Before Silva Hassan Namo moved to Mexico, the only connection she had to the Latin American country was through the telenovelas. She watched them with her family in Derik, Syria and later – when their lives were uprooted – in refugee camps. So when the Habesha Project offered her a chance to pursue a degree in Mexico, her family worried. “My dad’s dream was always for his children to study and become something,” Silva told The Guardian. “But he was scared about me coming to Mexico because he thought it was a country of criminals and marijuana – that’s what we would see in the TV series and the news.” But after four months in Mexico, Silva, 22, says going to Mexico changed her life.

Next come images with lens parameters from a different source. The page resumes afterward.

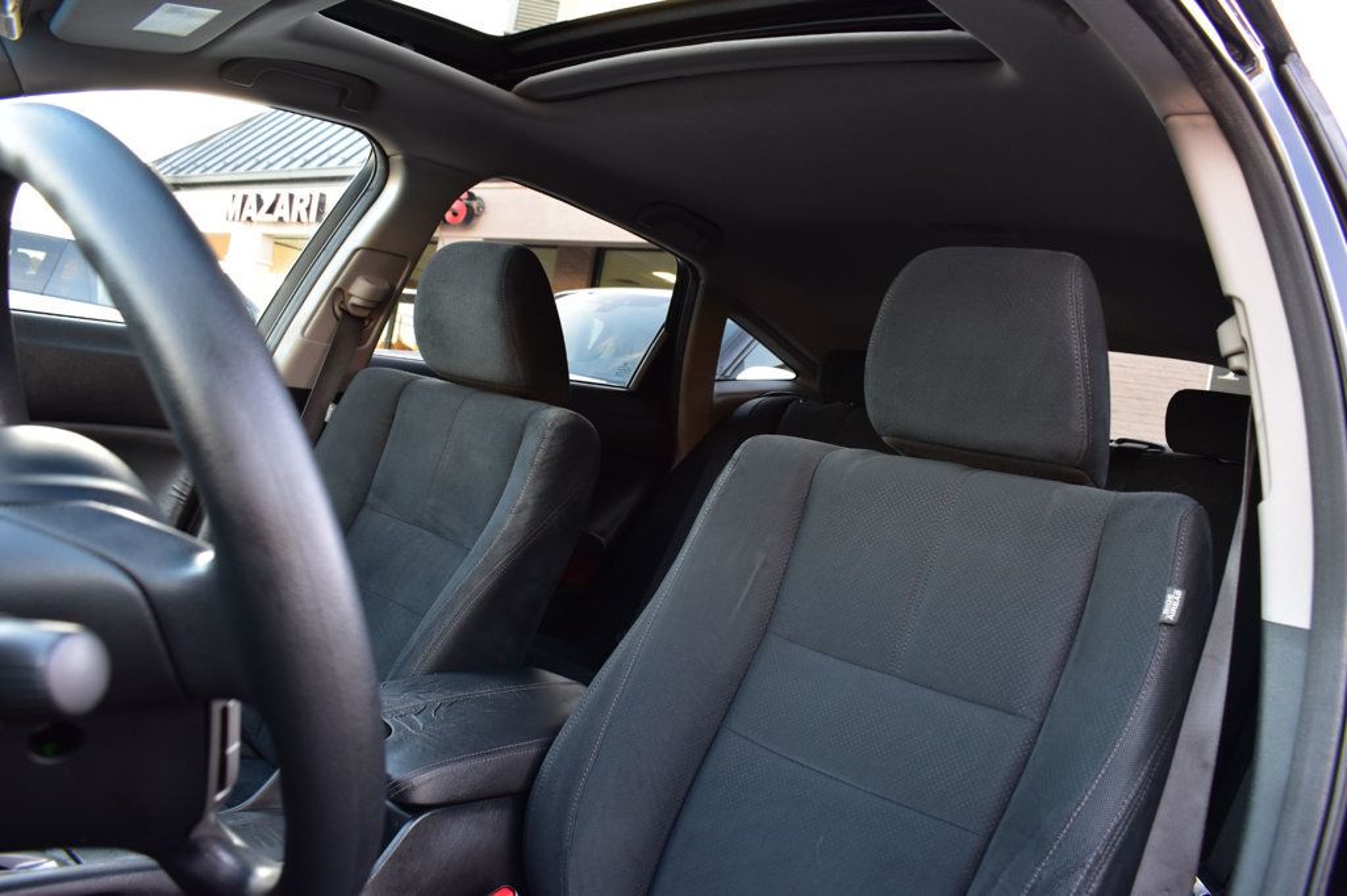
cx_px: 674
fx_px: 1010
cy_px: 448
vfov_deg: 47.9
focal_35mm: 27
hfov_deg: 67.4
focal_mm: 18
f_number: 6.3
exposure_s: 1/20
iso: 400
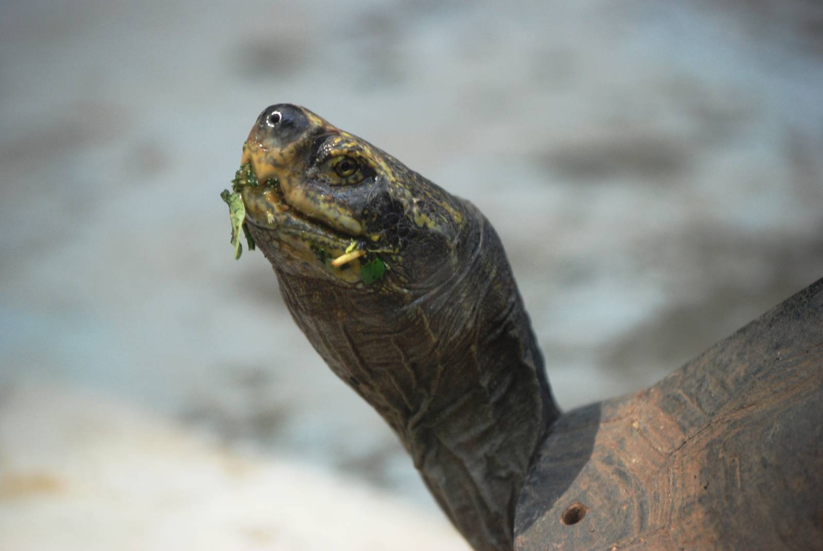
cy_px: 276
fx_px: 5150
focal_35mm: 225
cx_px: 412
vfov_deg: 6.1
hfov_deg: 9.1
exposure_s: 1/125
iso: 400
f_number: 4.5
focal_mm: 150
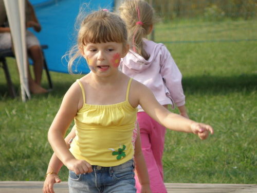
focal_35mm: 406
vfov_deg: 3.7
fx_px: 3014
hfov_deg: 4.9
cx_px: 128
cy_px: 96
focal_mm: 71.9
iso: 160
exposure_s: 1/640
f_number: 4.3
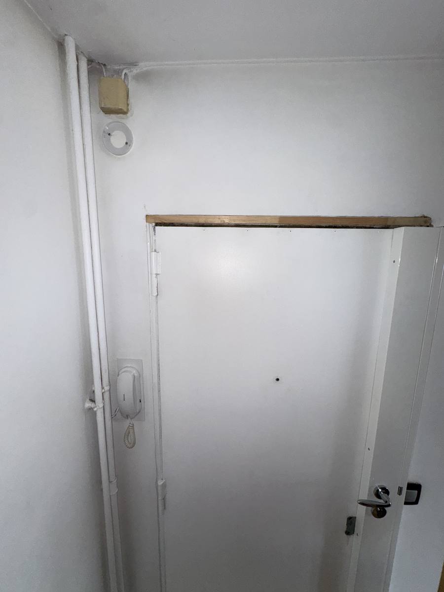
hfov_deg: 85.7
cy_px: 296
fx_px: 239
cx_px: 222
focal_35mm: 14
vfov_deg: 102.1
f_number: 2.2
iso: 100
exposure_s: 1/120
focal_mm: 2.22
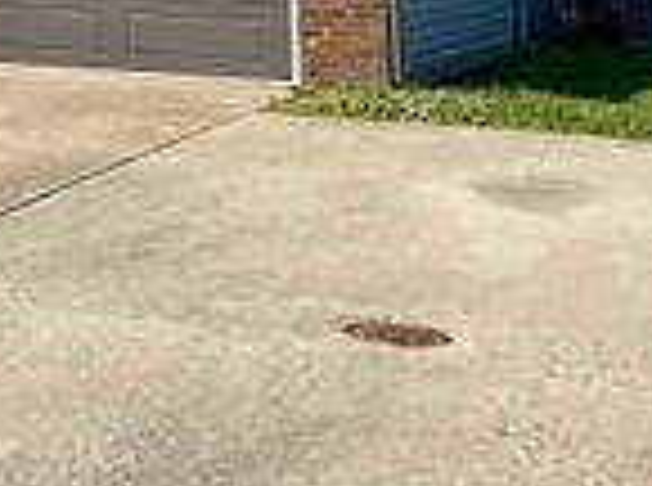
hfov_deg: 21.0
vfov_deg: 15.9
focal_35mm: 83
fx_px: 1559
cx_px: -243
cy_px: -286
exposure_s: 1/6173
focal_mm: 6.76
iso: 80
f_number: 1.78
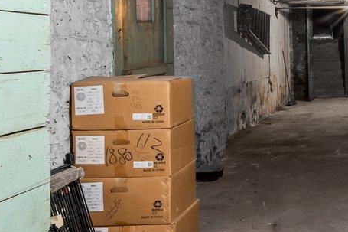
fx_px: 609
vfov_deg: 21.2
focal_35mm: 63
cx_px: 399
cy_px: 34
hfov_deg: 28.4
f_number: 10
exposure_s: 1
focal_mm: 14
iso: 320
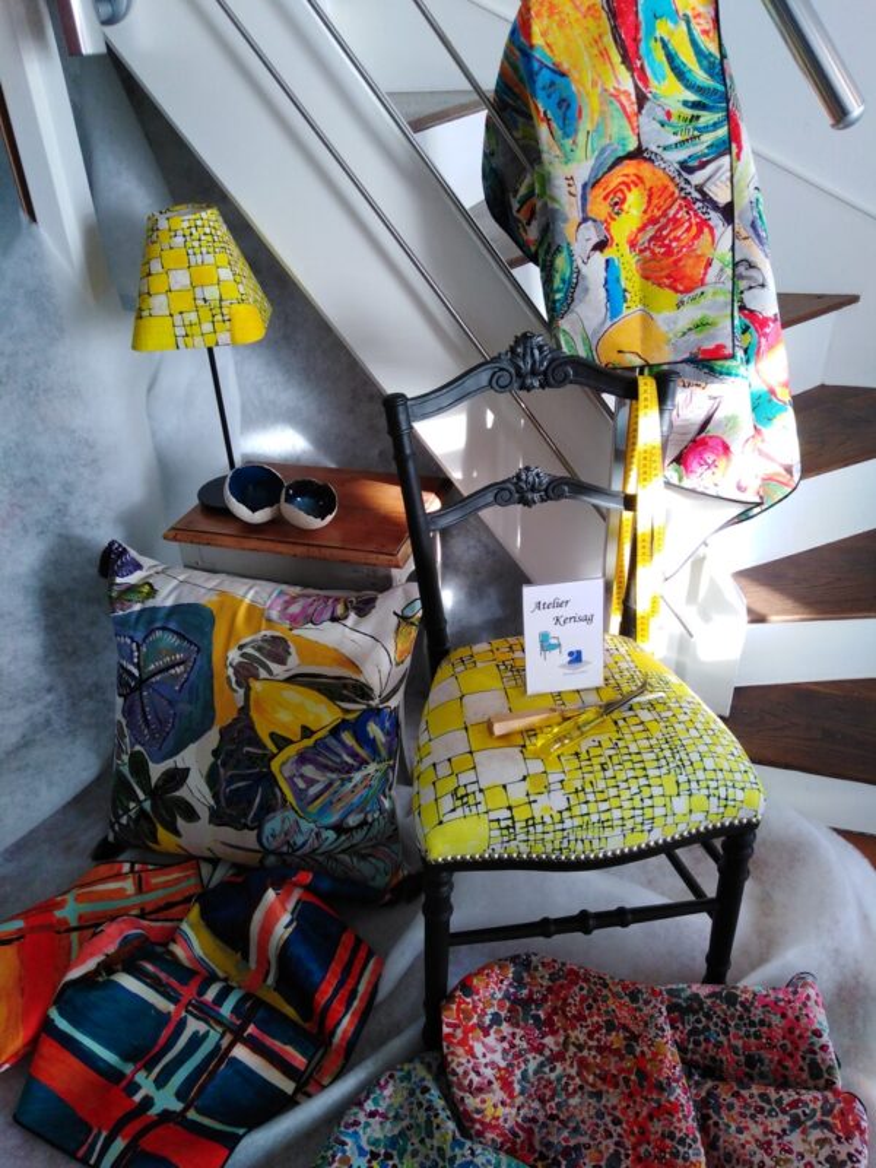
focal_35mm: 26
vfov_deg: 67.3
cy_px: 584
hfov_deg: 53.1
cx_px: 438
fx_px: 877
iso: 147
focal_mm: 3.46
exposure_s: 1/33.3
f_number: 2.2
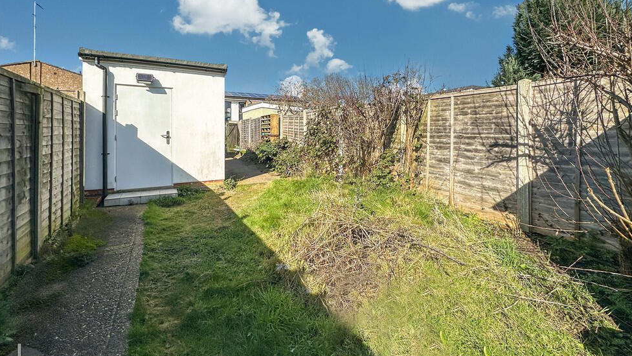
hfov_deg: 99.4
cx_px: 315
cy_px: 168
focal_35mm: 16
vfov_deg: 67.0
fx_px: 268
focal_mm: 2.22
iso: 50
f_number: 2.2
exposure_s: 1/3000
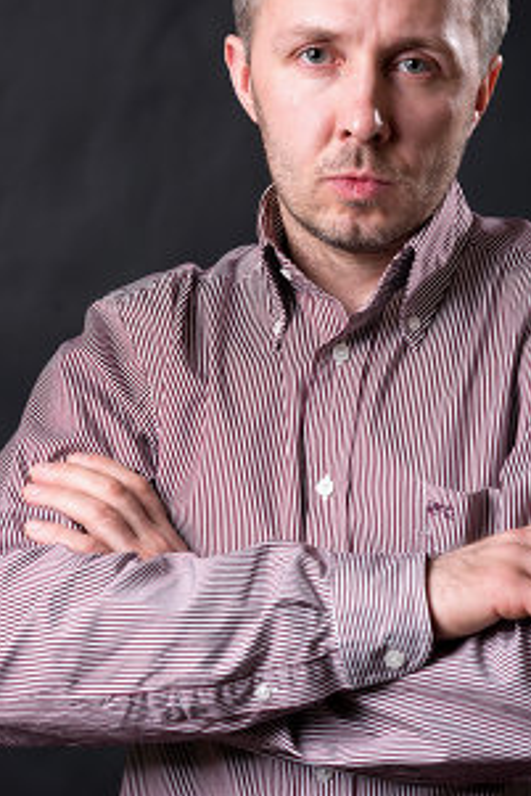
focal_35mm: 161
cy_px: 381
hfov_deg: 8.5
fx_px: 3558
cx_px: 339
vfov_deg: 12.8
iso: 100
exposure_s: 1/160
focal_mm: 125
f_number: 8
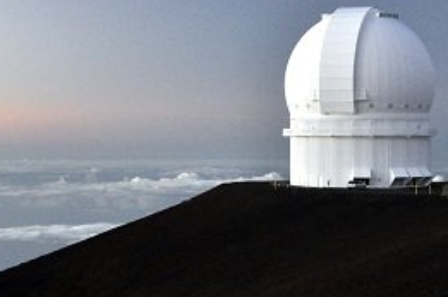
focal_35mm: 103
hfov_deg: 19.8
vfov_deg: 13.2
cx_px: 185
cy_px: 159
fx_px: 1279
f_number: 4.5
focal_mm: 32
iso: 1600
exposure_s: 1/80
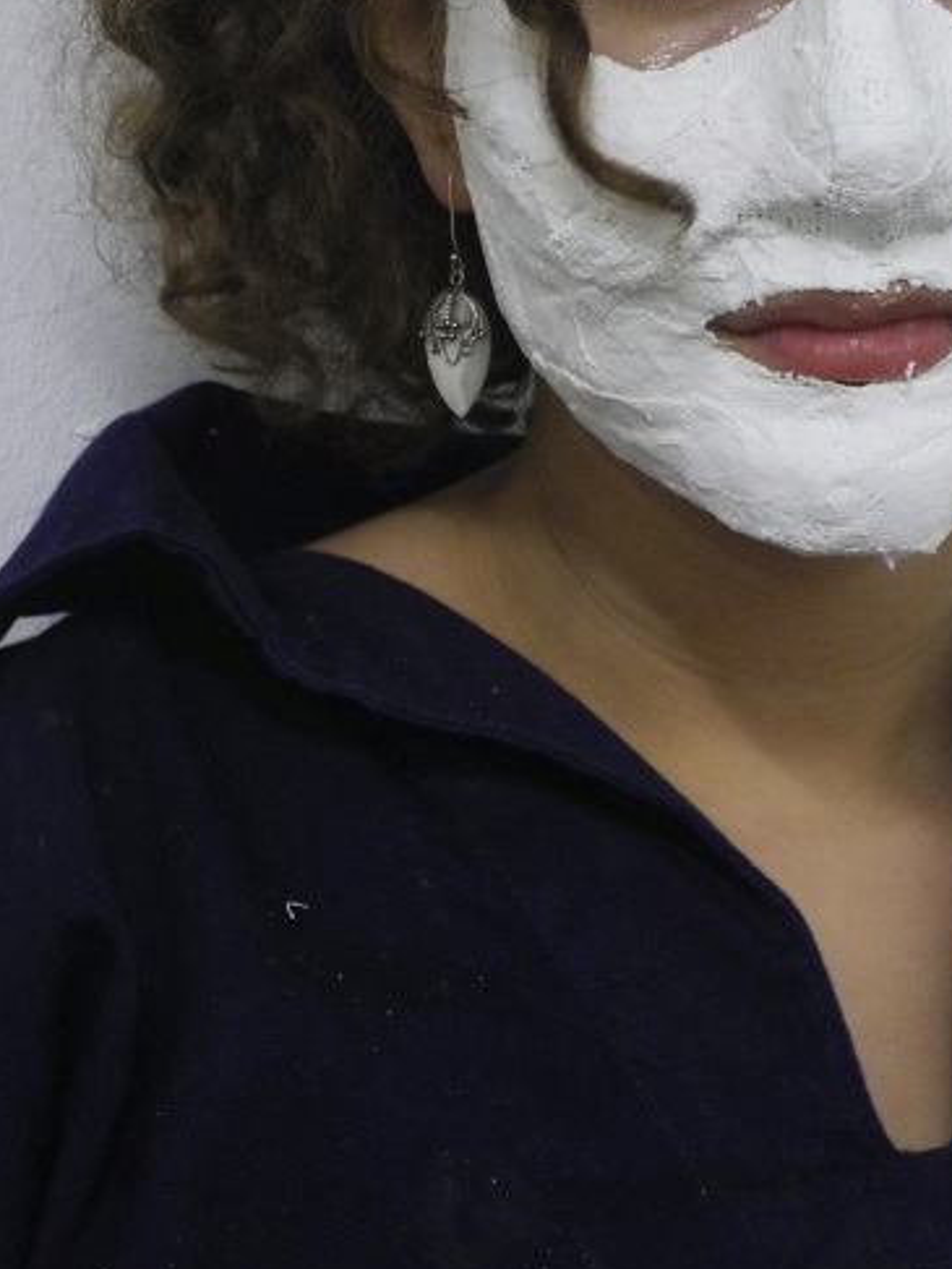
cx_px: 822
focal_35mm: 112
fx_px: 4103
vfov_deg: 17.4
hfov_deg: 13.1
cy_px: 174
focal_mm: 13
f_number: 3.5
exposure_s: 1/25
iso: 400
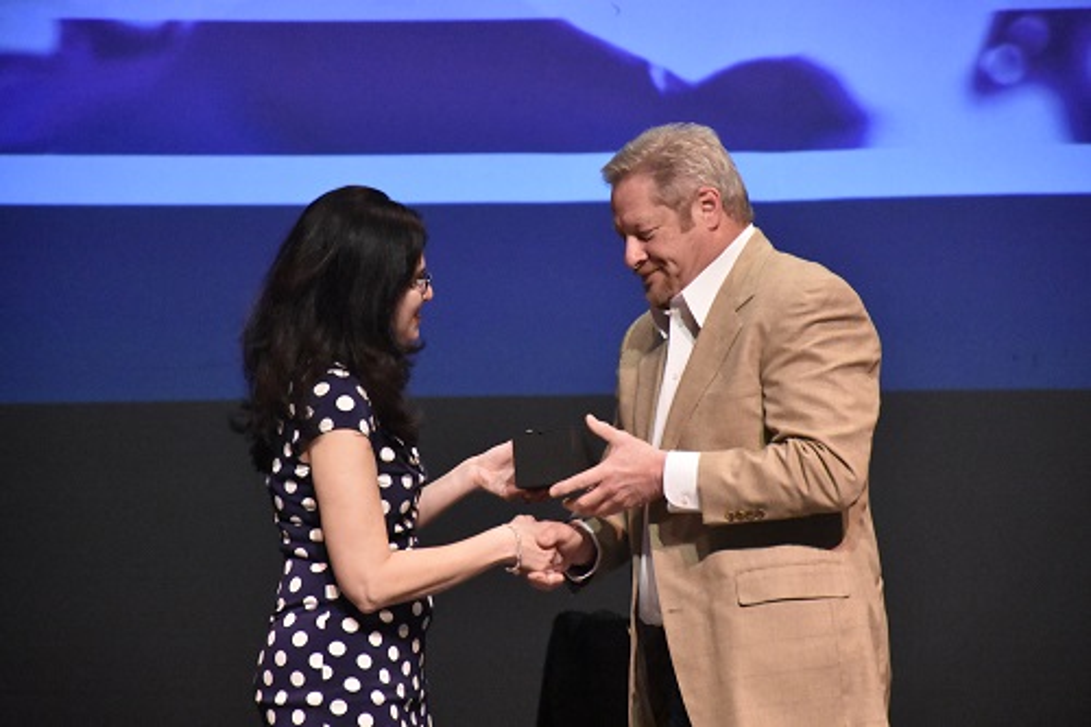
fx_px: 6362
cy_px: 364
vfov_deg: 6.5
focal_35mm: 210
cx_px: 546
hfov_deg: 9.8
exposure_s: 1/200
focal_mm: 140
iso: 12800
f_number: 5.6
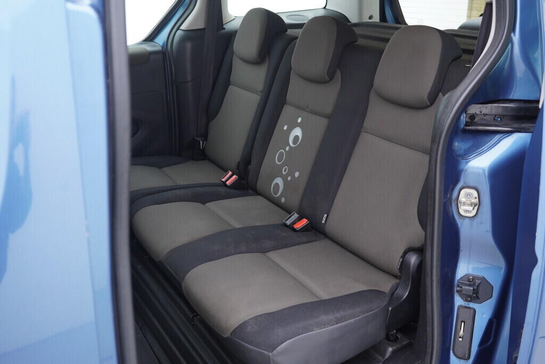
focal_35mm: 36
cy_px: 182
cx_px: 272
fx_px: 545
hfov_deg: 53.1
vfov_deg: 36.9
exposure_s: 1/40
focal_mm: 24
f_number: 2.8
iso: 250
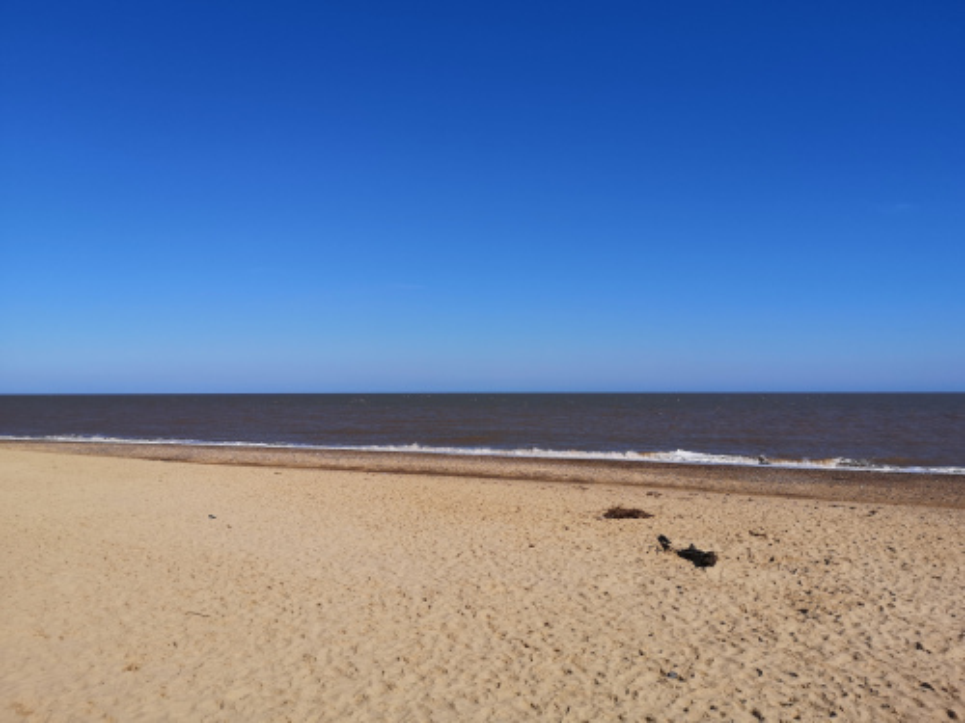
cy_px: 362
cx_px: 482
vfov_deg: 51.4
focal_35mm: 27
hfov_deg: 65.3
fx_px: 753
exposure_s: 1/4505
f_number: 1.8
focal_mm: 5.58
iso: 50
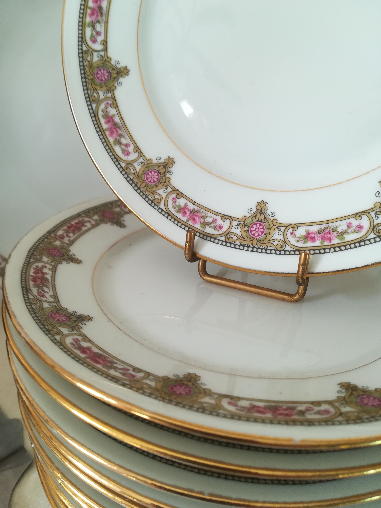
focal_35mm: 26
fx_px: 382
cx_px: 190
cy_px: 254
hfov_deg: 53.1
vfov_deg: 67.3
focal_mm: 3.83
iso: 100
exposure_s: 1/30
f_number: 2.2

“Imagine you’re dead and someone gives you a miracle cure,” Hassan, who moved with husband Jack Mohammed, added. “That’s what coming to Mexico feels like, like I’ve been born again.”

Hassan is one of 10 students who went to Mexico through the Habesha Project. On its site, the program – created by  Adrian Meléndez – describes itself as a “neutral, not-for-profit, non-political, and non-faith based international Mexican-led humanitarian initiative aimed at sending a message of solidarity to the Syrian nation.” In the last six years – when Syria’s civil war began – more than half of the country’s 22 million people have been displaced. As a result, many lives were disrupted.

For Mélendez, a lawyer who met Mohammed in 2013, beginning Habesha Project came with plenty of challenges. It took him two years to get the Mexican government to approve 30 student visas. But that wasn’t as hard as what followed – i.e. having universities offer lower tuitions, finding language courses, and getting them the appropriate documents to make the travel. The 10 students live in Mexico City and Aguascalientes. The Habesha Project plans to expand to other parts of Mexico, as well as in Costa Rica.

For the students, there’s also the matter of trying to adjust to their new homes. Silva says that as a Muslim woman, she wears a hijab, because it’s important to her, even if she stands out. “I’m the only woman wearing hijab among millions of Mexicans and people do look at me, but it’s important to my religion,” she said. Hassan also didn’t speak Spanish when she arrived, but because of the program, she has her own small community in Aguascalientes. She lives in a gated community with her husband, and a few of the other scholarship recipients head to her house. The group often talks about food, especially the lack of halal.

Their group is made up of Kurds, Sunnis, Alawites, and one Christian. As they speak in Arabic, Kurdish, and English, Hassan’s husband is reminded of home. Jack said, “This is what Syria was like before the war, we mixed together.”